▸ **Goal of the exercise**
Please arrange every line of text from the items below into one numbered list, leaving out any blank lines.

===== Supplied information =====

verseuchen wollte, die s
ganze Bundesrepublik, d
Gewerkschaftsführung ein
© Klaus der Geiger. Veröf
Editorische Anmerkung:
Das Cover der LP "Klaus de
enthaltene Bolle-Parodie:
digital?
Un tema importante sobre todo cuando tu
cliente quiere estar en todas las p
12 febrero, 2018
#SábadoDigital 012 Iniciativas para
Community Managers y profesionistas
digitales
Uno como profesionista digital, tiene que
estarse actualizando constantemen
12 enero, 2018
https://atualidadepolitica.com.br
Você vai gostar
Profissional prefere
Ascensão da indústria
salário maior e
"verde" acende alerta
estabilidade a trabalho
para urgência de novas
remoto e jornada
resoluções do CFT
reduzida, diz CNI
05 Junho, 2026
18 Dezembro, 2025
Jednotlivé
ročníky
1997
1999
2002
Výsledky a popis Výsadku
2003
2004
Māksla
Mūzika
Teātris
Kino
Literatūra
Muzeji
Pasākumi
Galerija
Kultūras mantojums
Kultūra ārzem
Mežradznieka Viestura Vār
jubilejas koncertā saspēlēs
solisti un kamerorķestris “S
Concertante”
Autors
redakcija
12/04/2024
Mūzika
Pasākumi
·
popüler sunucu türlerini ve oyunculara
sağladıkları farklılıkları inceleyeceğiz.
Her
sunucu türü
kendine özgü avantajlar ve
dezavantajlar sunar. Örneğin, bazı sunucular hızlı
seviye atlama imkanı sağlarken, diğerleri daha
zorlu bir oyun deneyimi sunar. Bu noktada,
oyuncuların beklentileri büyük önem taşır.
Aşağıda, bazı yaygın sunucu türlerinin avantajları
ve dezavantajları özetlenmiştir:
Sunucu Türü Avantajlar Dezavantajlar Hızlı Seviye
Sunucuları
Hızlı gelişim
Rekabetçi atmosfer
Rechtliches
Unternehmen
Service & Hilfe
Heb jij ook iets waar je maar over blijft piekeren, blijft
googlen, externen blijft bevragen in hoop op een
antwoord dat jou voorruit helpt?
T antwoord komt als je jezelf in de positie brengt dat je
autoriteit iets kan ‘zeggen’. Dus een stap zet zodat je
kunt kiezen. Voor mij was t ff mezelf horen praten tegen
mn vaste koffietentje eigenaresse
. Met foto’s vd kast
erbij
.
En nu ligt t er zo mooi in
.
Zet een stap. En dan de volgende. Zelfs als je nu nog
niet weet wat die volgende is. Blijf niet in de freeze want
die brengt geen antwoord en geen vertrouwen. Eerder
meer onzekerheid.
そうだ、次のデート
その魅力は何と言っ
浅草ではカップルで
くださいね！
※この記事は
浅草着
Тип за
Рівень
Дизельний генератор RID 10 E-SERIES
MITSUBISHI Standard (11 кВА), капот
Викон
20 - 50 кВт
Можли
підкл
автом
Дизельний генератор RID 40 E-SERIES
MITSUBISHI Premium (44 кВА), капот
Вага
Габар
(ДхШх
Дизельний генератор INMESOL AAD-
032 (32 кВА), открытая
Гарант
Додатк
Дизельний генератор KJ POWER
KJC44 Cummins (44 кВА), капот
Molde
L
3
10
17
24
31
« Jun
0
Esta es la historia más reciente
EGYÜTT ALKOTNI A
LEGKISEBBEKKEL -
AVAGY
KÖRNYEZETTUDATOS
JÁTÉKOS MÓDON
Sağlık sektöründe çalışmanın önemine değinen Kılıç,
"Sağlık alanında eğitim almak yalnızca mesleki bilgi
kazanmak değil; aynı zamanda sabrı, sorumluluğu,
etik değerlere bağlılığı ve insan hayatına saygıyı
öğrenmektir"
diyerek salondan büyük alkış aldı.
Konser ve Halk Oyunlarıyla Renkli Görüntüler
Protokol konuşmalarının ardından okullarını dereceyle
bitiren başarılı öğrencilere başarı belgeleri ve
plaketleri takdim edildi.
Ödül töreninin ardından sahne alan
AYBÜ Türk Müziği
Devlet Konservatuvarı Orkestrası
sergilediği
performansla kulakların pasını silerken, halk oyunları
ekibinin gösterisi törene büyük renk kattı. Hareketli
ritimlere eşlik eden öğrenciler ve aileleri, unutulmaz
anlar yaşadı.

=====

▸ **Result of the task**
1. verseuchen wollte, die s
2. ganze Bundesrepublik, d
3. Gewerkschaftsführung ein
4. © Klaus der Geiger. Veröf
5. Editorische Anmerkung:
6. Das Cover der LP "Klaus de
7. enthaltene Bolle-Parodie:
8. digital?
9. Un tema importante sobre todo cuando tu
10. cliente quiere estar en todas las p
11. 12 febrero, 2018
12. #SábadoDigital 012 Iniciativas para
13. Community Managers y profesionistas
14. digitales
15. Uno como profesionista digital, tiene que
16. estarse actualizando constantemen
17. 12 enero, 2018
18. https://atualidadepolitica.com.br
19. Você vai gostar
20. Profissional prefere
21. Ascensão da indústria
22. salário maior e
23. "verde" acende alerta
24. estabilidade a trabalho
25. para urgência de novas
26. remoto e jornada
27. resoluções do CFT
28. reduzida, diz CNI
29. 05 Junho, 2026
30. 18 Dezembro, 2025
31. Jednotlivé
32. ročníky
33. 1997
34. 1999
35. 2002
36. Výsledky a popis Výsadku
37. 2003
38. 2004
39. Māksla
40. Mūzika
41. Teātris
42. Kino
43. Literatūra
44. Muzeji
45. Pasākumi
46. Galerija
47. Kultūras mantojums
48. Kultūra ārzem
49. Mežradznieka Viestura Vār
50. jubilejas koncertā saspēlēs
51. solisti un kamerorķestris “S
52. Concertante”
53. Autors
54. redakcija
55. 12/04/2024
56. Mūzika
57. Pasākumi
58. ·
59. popüler sunucu türlerini ve oyunculara
60. sağladıkları farklılıkları inceleyeceğiz.
61. Her
62. sunucu türü
63. kendine özgü avantajlar ve
64. dezavantajlar sunar. Örneğin, bazı sunucular hızlı
65. seviye atlama imkanı sağlarken, diğerleri daha
66. zorlu bir oyun deneyimi sunar. Bu noktada,
67. oyuncuların beklentileri büyük önem taşır.
68. Aşağıda, bazı yaygın sunucu türlerinin avantajları
69. ve dezavantajları özetlenmiştir:
70. Sunucu Türü Avantajlar Dezavantajlar Hızlı Seviye
71. Sunucuları
72. Hızlı gelişim
73. Rekabetçi atmosfer
74. Rechtliches
75. Unternehmen
76. Service & Hilfe
77. Heb jij ook iets waar je maar over blijft piekeren, blijft
78. googlen, externen blijft bevragen in hoop op een
79. antwoord dat jou voorruit helpt?
80. T antwoord komt als je jezelf in de positie brengt dat je
81. autoriteit iets kan ‘zeggen’. Dus een stap zet zodat je
82. kunt kiezen. Voor mij was t ff mezelf horen praten tegen
83. mn vaste koffietentje eigenaresse
84. . Met foto’s vd kast
85. erbij
86. .
87. En nu ligt t er zo mooi in
88. .
89. Zet een stap. En dan de volgende. Zelfs als je nu nog
90. niet weet wat die volgende is. Blijf niet in de freeze want
91. die brengt geen antwoord en geen vertrouwen. Eerder
92. meer onzekerheid.
93. そうだ、次のデート
94. その魅力は何と言っ
95. 浅草ではカップルで
96. くださいね！
97. ※この記事は
98. 浅草着
99. Тип за
100. Рівень
101. Дизельний генератор RID 10 E-SERIES
102. MITSUBISHI Standard (11 кВА), капот
103. Викон
104. 20 - 50 кВт
105. Можли
106. підкл
107. автом
108. Дизельний генератор RID 40 E-SERIES
109. MITSUBISHI Premium (44 кВА), капот
110. Вага
111. Габар
112. (ДхШх
113. Дизельний генератор INMESOL AAD-
114. 032 (32 кВА), открытая
115. Гарант
116. Додатк
117. Дизельний генератор KJ POWER
118. KJC44 Cummins (44 кВА), капот
119. Molde
120. L
121. 3
122. 10
123. 17
124. 24
125. 31
126. « Jun
127. 0
128. Esta es la historia más reciente
129. EGYÜTT ALKOTNI A
130. LEGKISEBBEKKEL -
131. AVAGY
132. KÖRNYEZETTUDATOS
133. JÁTÉKOS MÓDON
134. Sağlık sektöründe çalışmanın önemine değinen Kılıç,
135. "Sağlık alanında eğitim almak yalnızca mesleki bilgi
136. kazanmak değil; aynı zamanda sabrı, sorumluluğu,
137. etik değerlere bağlılığı ve insan hayatına saygıyı
138. öğrenmektir"
139. diyerek salondan büyük alkış aldı.
140. Konser ve Halk Oyunlarıyla Renkli Görüntüler
141. Protokol konuşmalarının ardından okullarını dereceyle
142. bitiren başarılı öğrencilere başarı belgeleri ve
143. plaketleri takdim edildi.
144. Ödül töreninin ardından sahne alan
145. AYBÜ Türk Müziği
146. Devlet Konservatuvarı Orkestrası
147. sergilediği
148. performansla kulakların pasını silerken, halk oyunları
149. ekibinin gösterisi törene büyük renk kattı. Hareketli
150. ritimlere eşlik eden öğrenciler ve aileleri, unutulmaz
151. anlar yaşadı.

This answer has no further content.